Reviewer Guidelines
Constructive Reviewing.
TOPLAS seeks innovative, theoretical, experimental, and survey papers. Reviewers must adapt their standards as appropriate to each submission. As the premier programming language journal, the accepted papers must meet the highest standards in its domain and be accessible to a wide audience. Regardless of the reviewer's recommendation, reviews should always provide feedback that assists the authors in producing the best quality work possible to the benefit of the authors and to the benefit of the scientific community.
Conflict of Interest Guidelines.
TOPLAS seeks unbiased reviewers, associate editors, and editor-in-chiefs. TOPLAS prohibits those who have a conflict of interest with the authors of the submission from influencing its outcome.
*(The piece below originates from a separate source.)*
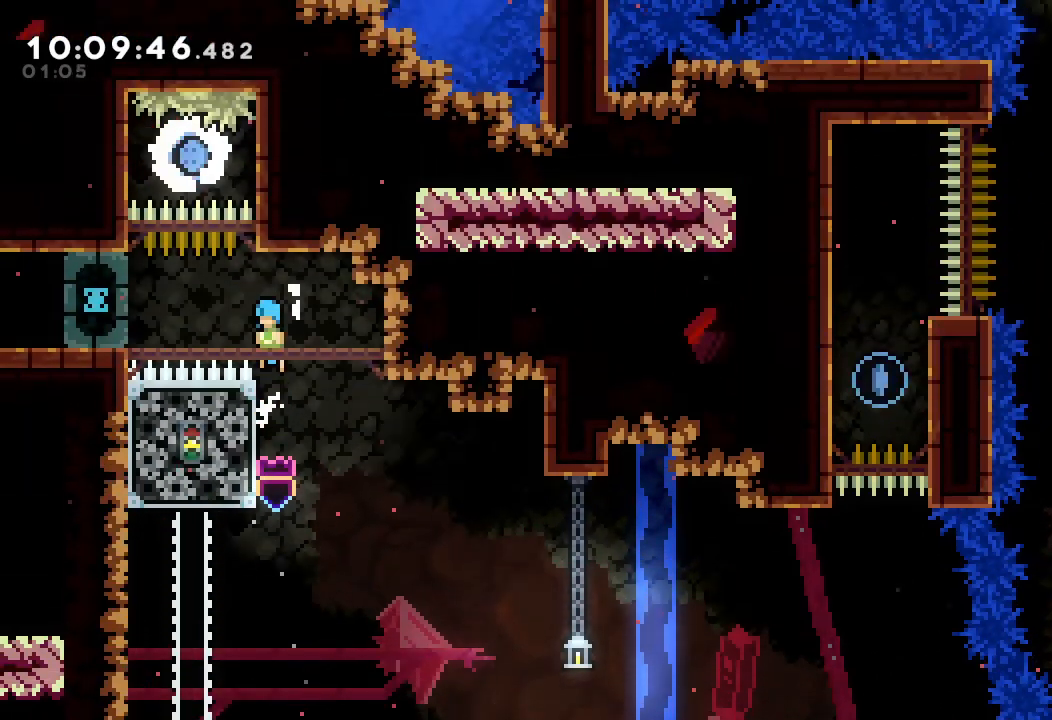
{"keys": ["left"], "events": [[100, "d", "up"], [133, "a", "up"], [267, "left", "down"]]}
TOPLAS considers a conflict of interest to be:
- Your Ph.D. advisor and Ph.D. students, forever.
- Family relations by blood, marriage, or domestic partnership, forever.
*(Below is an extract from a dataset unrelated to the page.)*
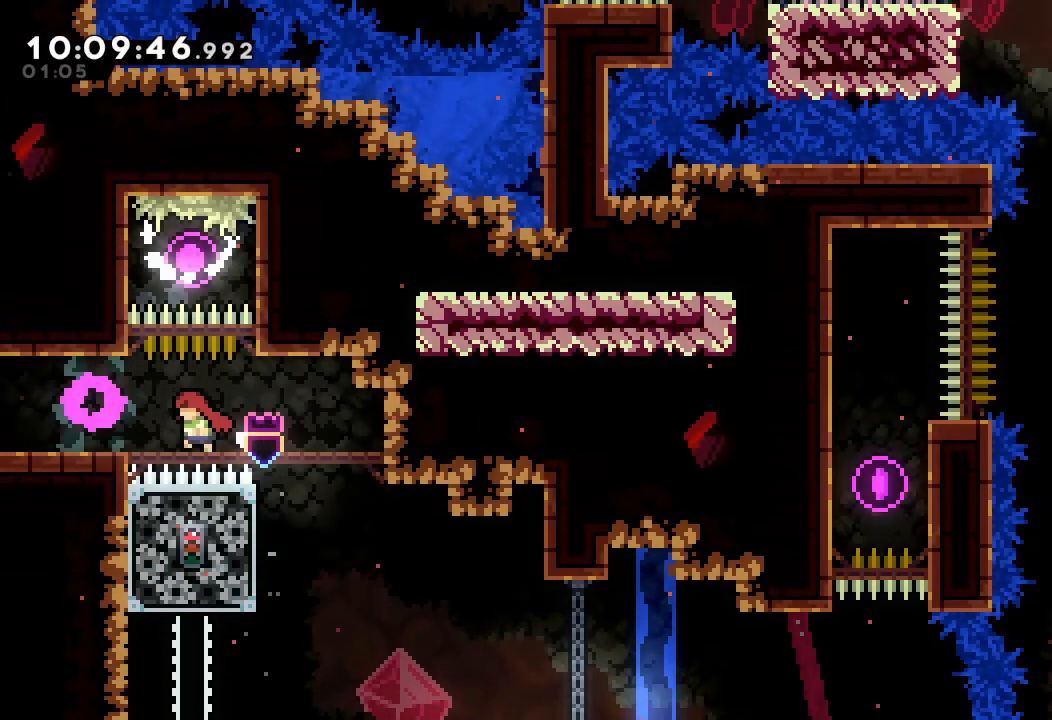
{"keys": ["left"], "events": []}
- People at your current institution.
- If you or the author changed institutions within the past three years, people at the prior institution.
- People whose research you fund or who fund you.
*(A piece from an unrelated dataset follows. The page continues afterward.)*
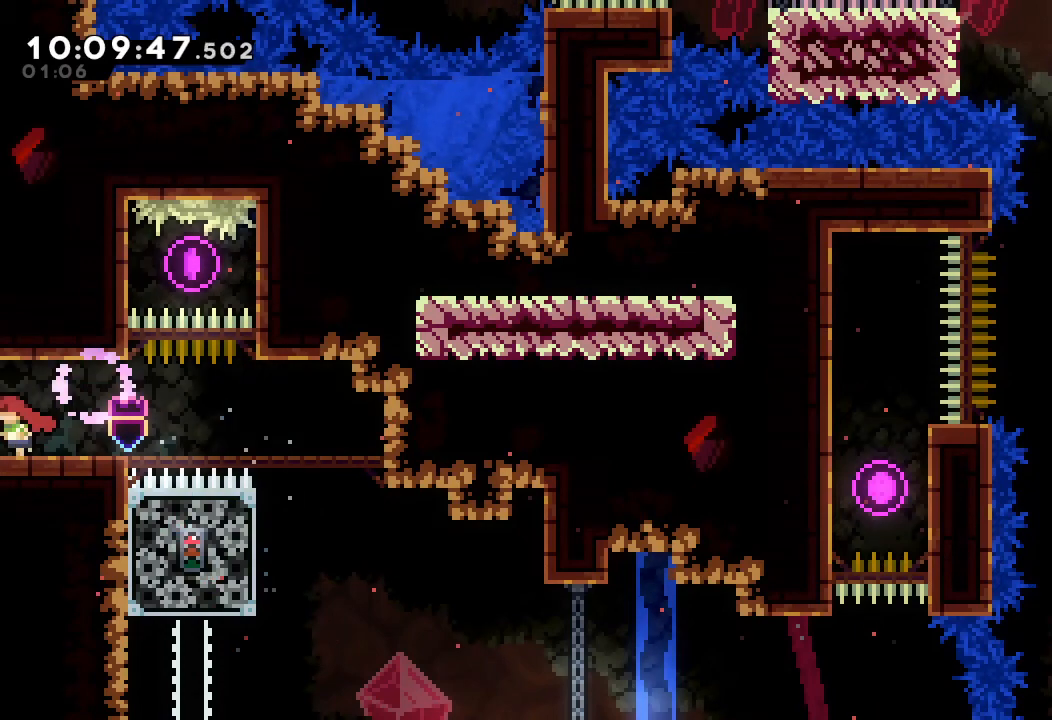
{"keys": ["left"], "events": []}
- Collaborators in the past five years, including co-authors of paper or grant submissions, regardless of status (accepted, rejected, pending).
- Others with whom you believe that you have a conflict of interest (check with the associate editor or editor-in-chief).
Editorial Board Submissions.
The associate editors (but not the editor-in-chief) may submit to TOPLAS. Their papers are held to the same standards. The software prohibits authors from viewing their own submissions in any capacity other than author, and therefore the anonymity of the reviewing process will be not be compromised by associate editor submissions.